Other Important information on him can be found at cnn.com .

Although Luttig's has not been a common household name in the United States, he has long been a prominent player in national legal circles and a rising star among conservatives during his decade-long tenure on the appeals court.

Luttig also is considered by many legal experts as someone likely to be on President George W. Bush's list of potential Supreme Court nominees. Over the years, he has earned a reputation as a smart and bold conservative, a strong advocate of federalism, and a jurist assured of his convictions.

"He is a man who is not tortured by doubt over the correctness of his judicial philosophy," said Bruce Fein, a lawyer and constitutional scholar who was a deputy attorney general in the Reagan administration.

Luttig, 47, was born in Tyler, Texas. He earned a law degree from the University of Virginia and lives in Northern Virginia, just outside of Washington, D.C.

Former President George H.W. Bush nominated Luttig for the appeals court judgeship in 1991. Luttig had clerked for Burger in the mid-1980s, and before that, worked as a law clerk to Scalia when Scalia was an appeals judge in the District of Columbia.
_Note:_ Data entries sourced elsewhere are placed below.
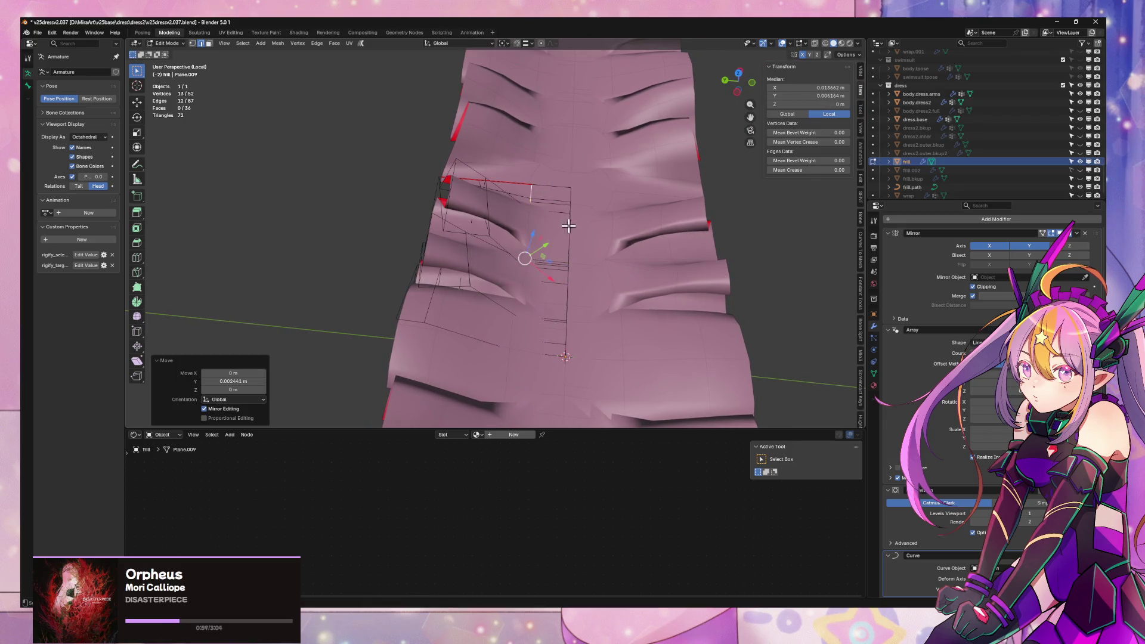
{"action": "mouse_move", "coordinate": [828, 170]}
{"action": "left_mouse_down"}
{"action": "mouse_move", "coordinate": [871, 170]}
{"action": "mouse_move", "coordinate": [829, 170]}
{"action": "left_mouse_up"}
- Select an edge along the frill's bottom, cancelling an attempted move
{"action": "mouse_move", "coordinate": [692, 215]}
{"action": "middle_mouse_down"}
{"action": "mouse_move", "coordinate": [634, 286]}
{"action": "mouse_move", "coordinate": [531, 331]}
{"action": "middle_mouse_up"}
{"action": "left_click", "coordinate": [455, 346]}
Luttig then went on to work for the Justice Department during the first Bush administration, where he provided counsel during the Supreme Court nomination process for both Thomas and Souter.

"His reputation is one of an extremely smart, hard-line conservative," said Heather Gerken, an assistant professor at Harvard Law School, who also was a Supreme Court clerk for Souter. "Even those on the left, who disagree with his politics, really agree that he is very, very smart."

Gerken said Luttig is recognized as one of the nation's most prominent "feeder" judges, whose clerks go on to be law clerks at the Supreme Court. She noted that they are reputed to be among the most conservative clerks in the high court.